- Excerpted records:
◆ ◆ ◆ ◆ ◆

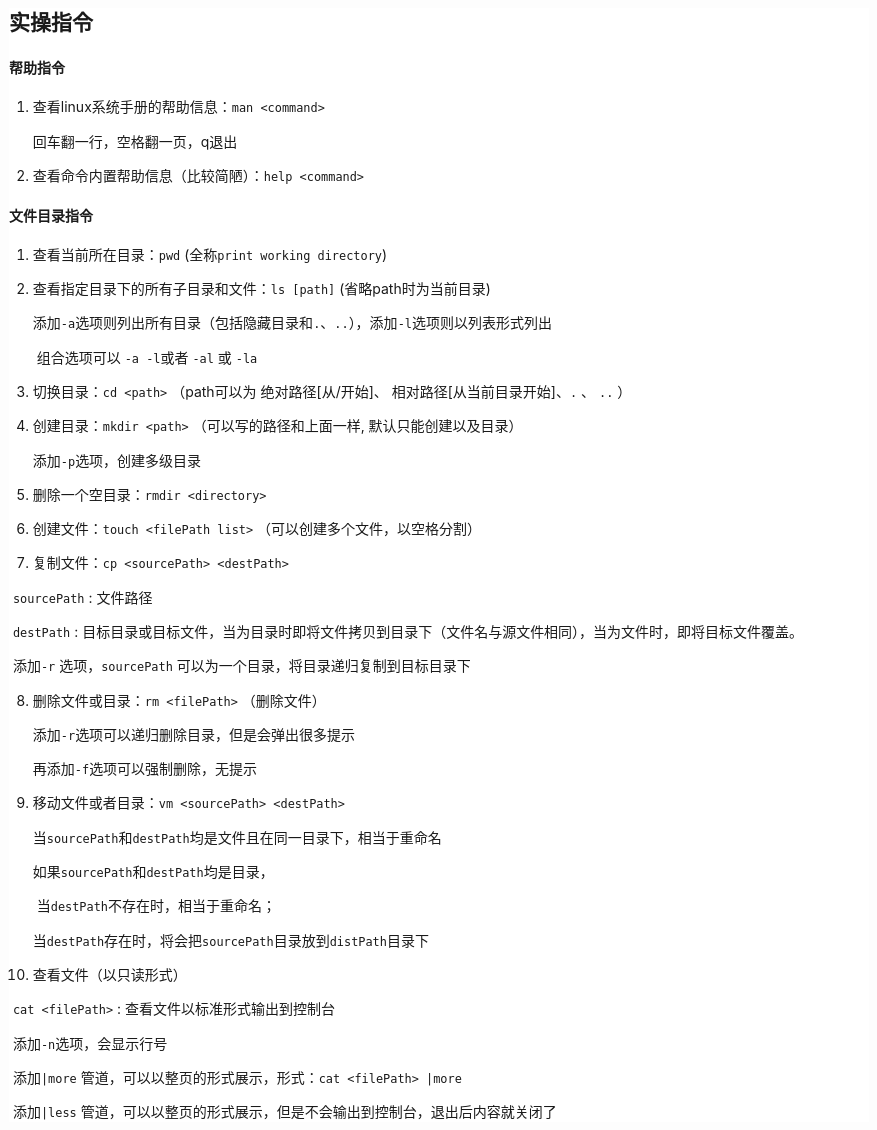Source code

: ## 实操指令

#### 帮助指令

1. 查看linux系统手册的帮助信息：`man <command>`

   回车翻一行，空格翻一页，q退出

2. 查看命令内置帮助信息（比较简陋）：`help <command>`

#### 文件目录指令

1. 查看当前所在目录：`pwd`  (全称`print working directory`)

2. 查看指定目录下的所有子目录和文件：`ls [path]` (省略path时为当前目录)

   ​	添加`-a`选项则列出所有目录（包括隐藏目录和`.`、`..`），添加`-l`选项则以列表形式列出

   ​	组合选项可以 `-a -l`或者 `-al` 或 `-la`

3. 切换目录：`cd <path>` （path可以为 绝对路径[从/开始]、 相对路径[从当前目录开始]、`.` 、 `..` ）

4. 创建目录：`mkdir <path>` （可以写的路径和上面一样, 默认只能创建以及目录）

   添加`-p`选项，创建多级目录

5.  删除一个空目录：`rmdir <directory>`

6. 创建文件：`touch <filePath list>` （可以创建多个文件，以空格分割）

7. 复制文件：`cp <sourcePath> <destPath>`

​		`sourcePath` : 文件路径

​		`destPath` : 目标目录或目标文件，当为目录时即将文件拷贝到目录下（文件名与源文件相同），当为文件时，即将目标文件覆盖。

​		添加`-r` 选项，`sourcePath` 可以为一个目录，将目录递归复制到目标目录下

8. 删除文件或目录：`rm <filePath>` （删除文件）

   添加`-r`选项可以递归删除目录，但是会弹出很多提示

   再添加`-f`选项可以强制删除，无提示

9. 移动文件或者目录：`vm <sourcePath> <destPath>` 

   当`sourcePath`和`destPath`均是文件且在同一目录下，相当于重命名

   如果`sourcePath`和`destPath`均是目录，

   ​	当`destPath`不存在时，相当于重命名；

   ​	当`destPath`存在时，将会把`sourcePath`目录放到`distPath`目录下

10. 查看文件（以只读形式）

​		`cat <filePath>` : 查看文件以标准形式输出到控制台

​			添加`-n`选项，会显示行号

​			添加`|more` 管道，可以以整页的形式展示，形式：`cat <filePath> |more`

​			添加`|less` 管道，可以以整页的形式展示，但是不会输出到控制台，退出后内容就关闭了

◆ ◆ ◆ ◆ ◆

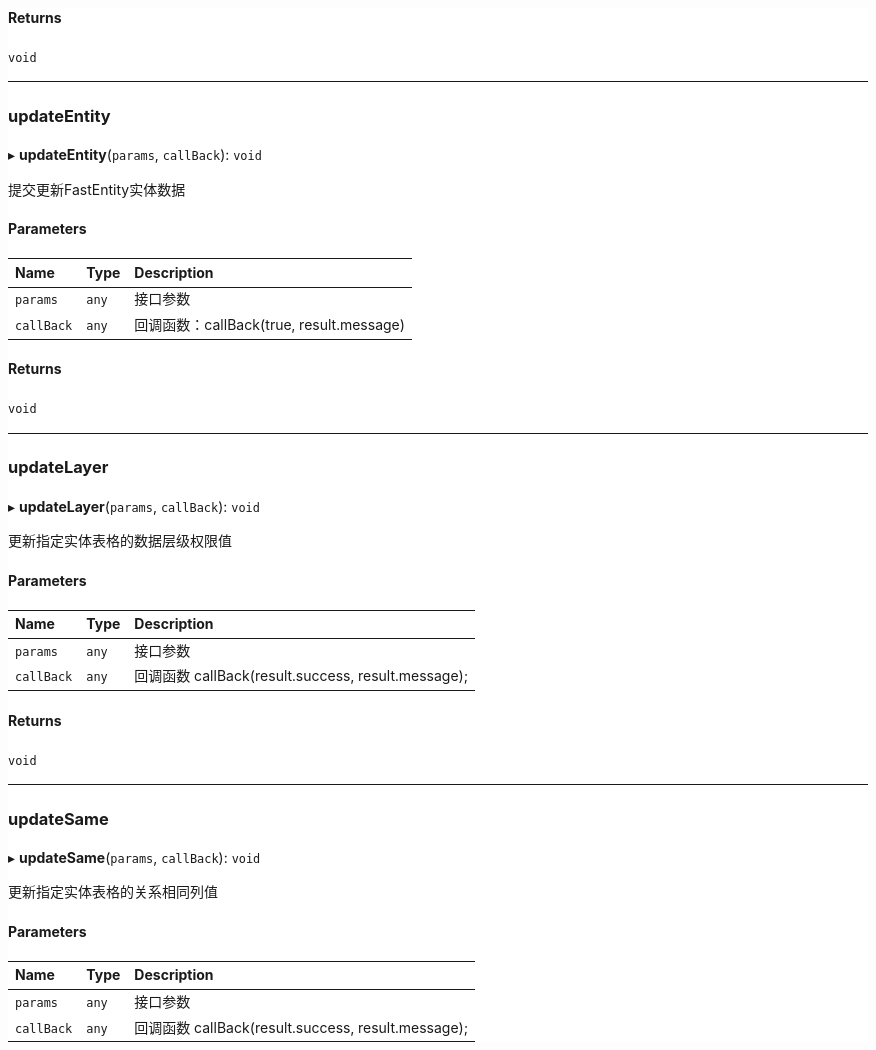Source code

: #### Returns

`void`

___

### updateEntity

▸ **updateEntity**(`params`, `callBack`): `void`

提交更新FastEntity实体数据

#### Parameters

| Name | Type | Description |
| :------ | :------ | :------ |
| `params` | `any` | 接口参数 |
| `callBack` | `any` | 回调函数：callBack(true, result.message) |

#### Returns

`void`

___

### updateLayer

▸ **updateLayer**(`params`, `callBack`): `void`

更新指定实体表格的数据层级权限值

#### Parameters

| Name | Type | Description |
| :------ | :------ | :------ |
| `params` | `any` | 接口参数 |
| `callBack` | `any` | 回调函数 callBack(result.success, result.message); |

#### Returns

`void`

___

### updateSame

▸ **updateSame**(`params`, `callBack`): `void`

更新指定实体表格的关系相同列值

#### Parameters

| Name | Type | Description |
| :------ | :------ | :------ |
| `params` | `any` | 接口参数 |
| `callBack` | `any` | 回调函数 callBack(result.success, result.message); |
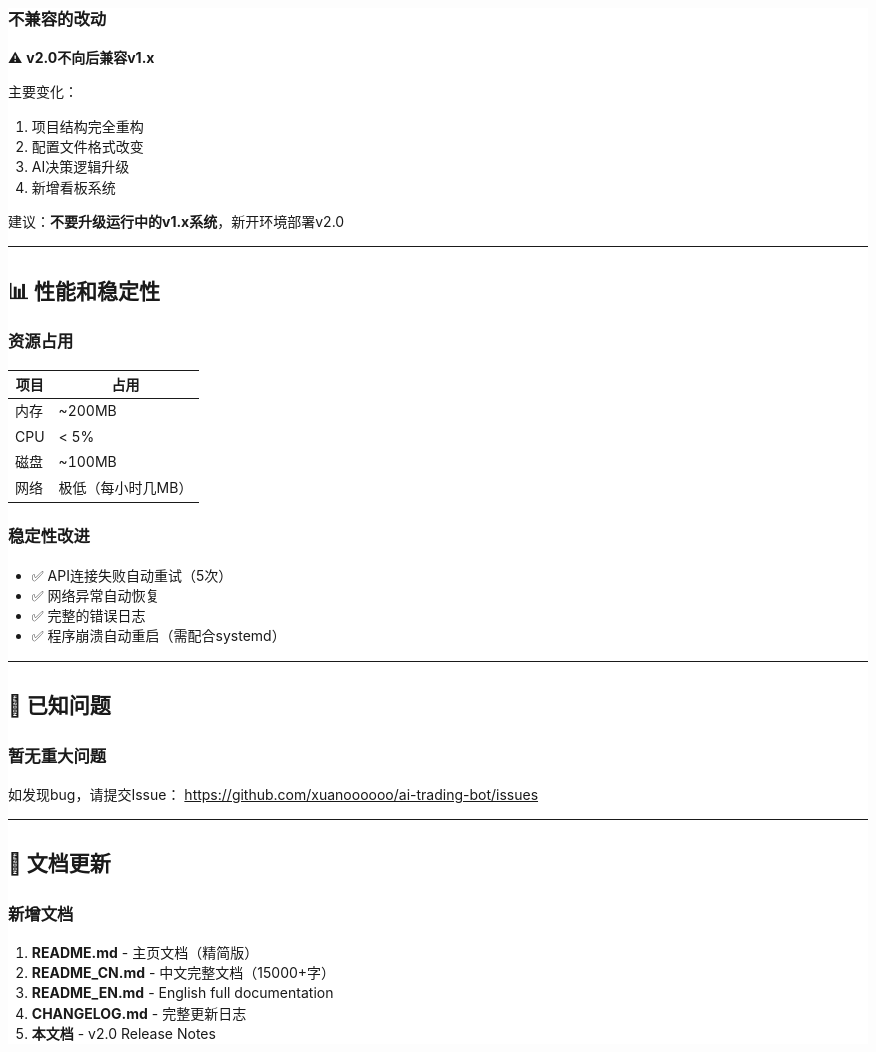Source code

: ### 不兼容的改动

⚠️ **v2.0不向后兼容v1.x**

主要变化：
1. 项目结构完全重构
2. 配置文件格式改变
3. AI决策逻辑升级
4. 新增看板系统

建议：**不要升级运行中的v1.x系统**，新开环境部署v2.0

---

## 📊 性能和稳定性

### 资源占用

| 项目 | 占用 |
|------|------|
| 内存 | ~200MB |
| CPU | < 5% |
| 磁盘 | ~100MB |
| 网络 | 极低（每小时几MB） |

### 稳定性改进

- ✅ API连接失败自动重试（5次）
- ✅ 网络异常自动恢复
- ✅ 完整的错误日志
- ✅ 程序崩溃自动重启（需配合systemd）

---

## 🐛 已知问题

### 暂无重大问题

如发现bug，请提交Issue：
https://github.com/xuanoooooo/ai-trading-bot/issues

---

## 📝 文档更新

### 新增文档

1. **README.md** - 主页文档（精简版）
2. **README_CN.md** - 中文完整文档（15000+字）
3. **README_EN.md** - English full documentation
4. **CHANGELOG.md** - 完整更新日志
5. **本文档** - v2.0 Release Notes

◆ ◆ ◆ ◆ ◆

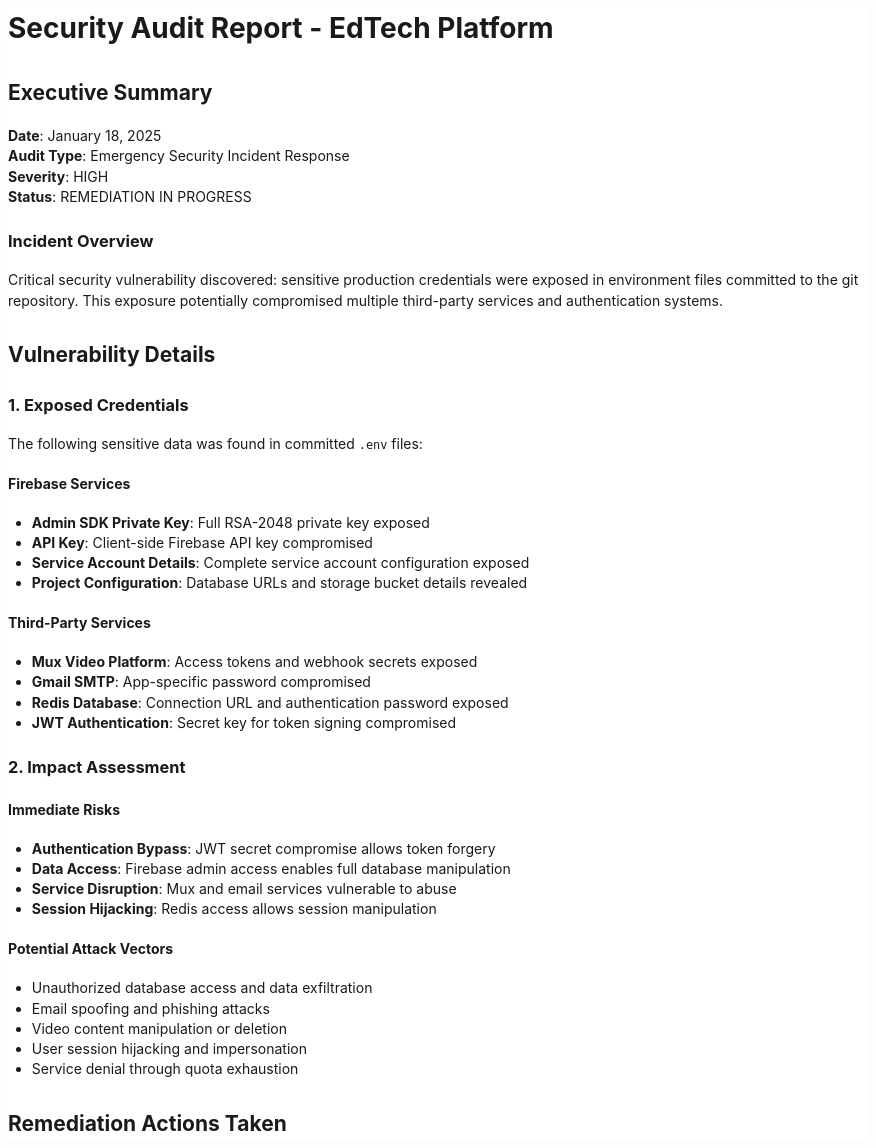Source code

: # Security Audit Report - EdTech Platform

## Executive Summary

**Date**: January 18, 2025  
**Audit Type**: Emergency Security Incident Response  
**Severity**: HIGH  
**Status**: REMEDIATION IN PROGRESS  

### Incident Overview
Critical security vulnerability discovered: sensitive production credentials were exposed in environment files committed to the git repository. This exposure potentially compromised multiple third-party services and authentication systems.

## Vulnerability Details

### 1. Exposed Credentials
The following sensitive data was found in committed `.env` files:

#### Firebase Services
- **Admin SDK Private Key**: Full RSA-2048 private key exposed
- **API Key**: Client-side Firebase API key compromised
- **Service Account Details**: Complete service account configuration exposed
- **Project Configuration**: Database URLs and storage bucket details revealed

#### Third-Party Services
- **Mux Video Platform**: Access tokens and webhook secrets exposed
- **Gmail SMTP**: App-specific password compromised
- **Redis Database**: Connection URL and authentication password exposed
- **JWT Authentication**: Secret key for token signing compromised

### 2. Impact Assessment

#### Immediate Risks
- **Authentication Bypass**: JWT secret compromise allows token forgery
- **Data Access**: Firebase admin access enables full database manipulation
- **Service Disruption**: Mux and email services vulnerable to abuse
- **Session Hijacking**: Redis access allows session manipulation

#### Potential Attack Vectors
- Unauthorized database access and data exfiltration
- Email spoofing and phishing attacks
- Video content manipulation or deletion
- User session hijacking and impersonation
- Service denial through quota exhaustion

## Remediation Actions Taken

◆ ◆ ◆ ◆ ◆

Retype exactly the span of lines from the one with "- **API Key**: Client-side" through the one with "#### Potential Attack Vectors"; include both ends and omit the rest of the material.

- Response to the exercise:
- **API Key**: Client-side Firebase API key compromised
- **Service Account Details**: Complete service account configuration exposed
- **Project Configuration**: Database URLs and storage bucket details revealed

#### Third-Party Services
- **Mux Video Platform**: Access tokens and webhook secrets exposed
- **Gmail SMTP**: App-specific password compromised
- **Redis Database**: Connection URL and authentication password exposed
- **JWT Authentication**: Secret key for token signing compromised

### 2. Impact Assessment

#### Immediate Risks
- **Authentication Bypass**: JWT secret compromise allows token forgery
- **Data Access**: Firebase admin access enables full database manipulation
- **Service Disruption**: Mux and email services vulnerable to abuse
- **Session Hijacking**: Redis access allows session manipulation

#### Potential Attack Vectors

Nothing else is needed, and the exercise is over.